E, nas conclusões do recurso o recorrente insurge-se contra a decisão recorrida porquanto, só um lamentável erro de apreciação permitiu considerar que o menor não praticou facto susceptível de integrar o crime p. no art. 172°, n°2 do Código Penal e determinar o arquivamento dos autos, sem aplicar ao menor (R)medida tutelar educativa.
Vejamos:
O Tribunal a quo deu como provada a seguinte matéria de facto:
- Em data e hora não apuradas do ano de 2002 (antes de 6 de Outubro) o menor (R) estava a brincar nas traseiras da "Peixaria ..." (num recanto ali existente) situada na Rua ..., em Corroios com o menor (J) e outros menores;
- No momento e no local indicados o menor (R) disse ao menor (J) nascido a 05.10.1995) para este "lhe fazer um broche ";
- O menor (R) retirou das cuecas o pénis erecto e introduziu o seu pénis erecto na boca do menor (J).

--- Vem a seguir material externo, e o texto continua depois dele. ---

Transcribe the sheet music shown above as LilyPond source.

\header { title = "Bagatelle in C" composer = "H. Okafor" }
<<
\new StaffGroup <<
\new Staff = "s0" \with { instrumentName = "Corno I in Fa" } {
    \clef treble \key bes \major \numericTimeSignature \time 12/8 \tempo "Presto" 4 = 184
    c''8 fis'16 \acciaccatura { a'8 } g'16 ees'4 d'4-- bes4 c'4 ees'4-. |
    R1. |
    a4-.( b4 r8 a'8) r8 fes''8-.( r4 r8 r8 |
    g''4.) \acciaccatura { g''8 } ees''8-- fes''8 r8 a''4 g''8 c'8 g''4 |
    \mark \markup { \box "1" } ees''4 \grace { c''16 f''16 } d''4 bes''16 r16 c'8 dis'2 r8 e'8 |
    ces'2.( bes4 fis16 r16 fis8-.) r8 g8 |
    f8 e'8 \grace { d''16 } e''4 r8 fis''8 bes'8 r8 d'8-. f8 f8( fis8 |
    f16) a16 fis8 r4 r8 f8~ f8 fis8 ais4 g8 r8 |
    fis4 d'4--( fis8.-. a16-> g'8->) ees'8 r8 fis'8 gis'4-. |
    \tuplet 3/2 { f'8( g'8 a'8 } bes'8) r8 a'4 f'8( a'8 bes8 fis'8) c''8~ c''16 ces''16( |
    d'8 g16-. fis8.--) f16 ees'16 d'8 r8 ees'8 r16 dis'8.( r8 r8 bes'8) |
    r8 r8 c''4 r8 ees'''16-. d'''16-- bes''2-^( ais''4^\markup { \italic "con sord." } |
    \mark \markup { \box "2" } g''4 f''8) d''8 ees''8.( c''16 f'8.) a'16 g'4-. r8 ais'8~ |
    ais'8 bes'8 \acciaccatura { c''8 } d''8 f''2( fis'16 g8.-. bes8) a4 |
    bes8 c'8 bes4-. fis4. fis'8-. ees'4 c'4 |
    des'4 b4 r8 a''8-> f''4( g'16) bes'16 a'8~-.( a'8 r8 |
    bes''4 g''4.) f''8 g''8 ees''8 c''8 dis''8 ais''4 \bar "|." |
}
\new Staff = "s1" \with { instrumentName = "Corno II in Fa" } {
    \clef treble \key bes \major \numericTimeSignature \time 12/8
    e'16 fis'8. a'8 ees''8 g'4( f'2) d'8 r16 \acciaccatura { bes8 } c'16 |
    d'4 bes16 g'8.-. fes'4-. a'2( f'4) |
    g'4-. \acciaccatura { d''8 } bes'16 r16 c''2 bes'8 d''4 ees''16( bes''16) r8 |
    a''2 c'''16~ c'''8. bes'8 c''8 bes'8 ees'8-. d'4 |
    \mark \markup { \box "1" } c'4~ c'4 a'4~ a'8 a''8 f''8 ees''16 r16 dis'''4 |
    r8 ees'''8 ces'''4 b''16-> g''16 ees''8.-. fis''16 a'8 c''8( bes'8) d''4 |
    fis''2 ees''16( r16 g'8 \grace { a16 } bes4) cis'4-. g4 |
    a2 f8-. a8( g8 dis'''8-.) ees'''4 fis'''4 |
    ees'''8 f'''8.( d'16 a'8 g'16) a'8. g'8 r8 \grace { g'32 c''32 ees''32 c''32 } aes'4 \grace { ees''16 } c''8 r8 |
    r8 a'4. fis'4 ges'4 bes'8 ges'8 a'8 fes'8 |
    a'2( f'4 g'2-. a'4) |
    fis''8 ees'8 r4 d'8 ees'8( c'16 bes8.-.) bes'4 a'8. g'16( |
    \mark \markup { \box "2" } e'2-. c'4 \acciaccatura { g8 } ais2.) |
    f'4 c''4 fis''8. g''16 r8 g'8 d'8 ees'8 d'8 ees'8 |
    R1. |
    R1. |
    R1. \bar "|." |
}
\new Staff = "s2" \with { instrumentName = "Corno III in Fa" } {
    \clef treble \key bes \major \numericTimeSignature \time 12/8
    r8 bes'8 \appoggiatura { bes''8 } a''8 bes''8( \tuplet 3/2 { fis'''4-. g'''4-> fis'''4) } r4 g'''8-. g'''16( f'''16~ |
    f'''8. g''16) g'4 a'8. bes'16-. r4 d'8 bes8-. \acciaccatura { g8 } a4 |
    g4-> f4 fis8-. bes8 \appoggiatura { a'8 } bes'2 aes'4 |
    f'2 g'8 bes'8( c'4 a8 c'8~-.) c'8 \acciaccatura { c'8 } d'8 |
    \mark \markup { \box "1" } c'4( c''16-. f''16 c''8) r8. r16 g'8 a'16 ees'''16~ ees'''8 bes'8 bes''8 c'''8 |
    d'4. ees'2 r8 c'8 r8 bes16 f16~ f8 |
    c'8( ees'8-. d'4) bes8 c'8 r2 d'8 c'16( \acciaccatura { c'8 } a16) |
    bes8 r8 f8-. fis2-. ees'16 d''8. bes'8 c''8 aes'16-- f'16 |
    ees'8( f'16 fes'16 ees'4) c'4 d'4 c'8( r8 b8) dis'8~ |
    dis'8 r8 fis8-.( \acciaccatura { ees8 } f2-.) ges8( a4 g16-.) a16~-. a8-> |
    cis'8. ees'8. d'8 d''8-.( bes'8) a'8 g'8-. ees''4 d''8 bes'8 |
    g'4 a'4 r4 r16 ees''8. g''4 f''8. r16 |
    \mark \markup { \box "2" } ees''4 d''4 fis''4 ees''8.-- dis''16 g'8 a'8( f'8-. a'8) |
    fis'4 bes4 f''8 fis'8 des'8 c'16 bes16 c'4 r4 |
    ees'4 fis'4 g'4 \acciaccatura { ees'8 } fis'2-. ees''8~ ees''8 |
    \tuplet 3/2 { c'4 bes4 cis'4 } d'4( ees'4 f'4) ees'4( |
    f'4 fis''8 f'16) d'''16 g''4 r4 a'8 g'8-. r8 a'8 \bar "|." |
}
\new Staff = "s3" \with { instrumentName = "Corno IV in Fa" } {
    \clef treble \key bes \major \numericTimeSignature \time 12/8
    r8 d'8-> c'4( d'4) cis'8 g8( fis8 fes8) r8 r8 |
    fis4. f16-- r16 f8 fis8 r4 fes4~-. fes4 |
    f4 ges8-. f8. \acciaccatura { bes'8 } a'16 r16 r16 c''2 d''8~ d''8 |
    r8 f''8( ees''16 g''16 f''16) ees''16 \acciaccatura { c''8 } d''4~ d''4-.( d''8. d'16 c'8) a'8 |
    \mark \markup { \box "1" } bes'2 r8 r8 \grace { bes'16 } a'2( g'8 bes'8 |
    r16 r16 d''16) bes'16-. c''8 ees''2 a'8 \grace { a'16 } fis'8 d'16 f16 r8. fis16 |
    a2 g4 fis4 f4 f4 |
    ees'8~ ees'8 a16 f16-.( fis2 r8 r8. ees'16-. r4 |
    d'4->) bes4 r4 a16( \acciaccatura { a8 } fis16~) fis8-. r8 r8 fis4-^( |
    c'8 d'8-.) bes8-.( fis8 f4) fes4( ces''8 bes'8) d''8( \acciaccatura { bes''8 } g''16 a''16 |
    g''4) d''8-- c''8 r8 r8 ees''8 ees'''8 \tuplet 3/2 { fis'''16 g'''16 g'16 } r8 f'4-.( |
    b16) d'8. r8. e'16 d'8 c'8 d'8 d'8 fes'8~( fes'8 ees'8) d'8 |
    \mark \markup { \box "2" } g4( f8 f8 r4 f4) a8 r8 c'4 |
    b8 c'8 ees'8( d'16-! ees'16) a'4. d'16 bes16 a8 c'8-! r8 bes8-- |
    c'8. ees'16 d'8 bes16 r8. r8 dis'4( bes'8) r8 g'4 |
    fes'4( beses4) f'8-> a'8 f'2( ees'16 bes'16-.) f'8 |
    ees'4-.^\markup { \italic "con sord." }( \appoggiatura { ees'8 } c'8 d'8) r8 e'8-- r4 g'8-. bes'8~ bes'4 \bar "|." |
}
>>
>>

- O menor (J) chupou de seguida o pénis do menor (R).
- O menor (R) sabia que o menor (J) tinha menos de doze anos de idade e actuou de forma livre, com o propósito de praticar os factos " supra descritos";
- O menor (R) tem maior compleição física do que o menor (J);
- O menor (R) frequenta o 6° ano de escolaridade e tem beneficiado de acompanhamento psicológico no Hospital Garcia de Orta;
- O menor (R) vive na companhia dos pais;
- A mãe do menor exerce a profissão de auxiliar de acção educativa;
- O pai do menor tem a profissão de carpinteiro de estores e está, no presente, desempregado.
- O menor denota dificuldade na aquisição dos valores jurídico-sociais e tem dificuldade em lidar de forma positiva com aspectos relacionados com a sexualidade.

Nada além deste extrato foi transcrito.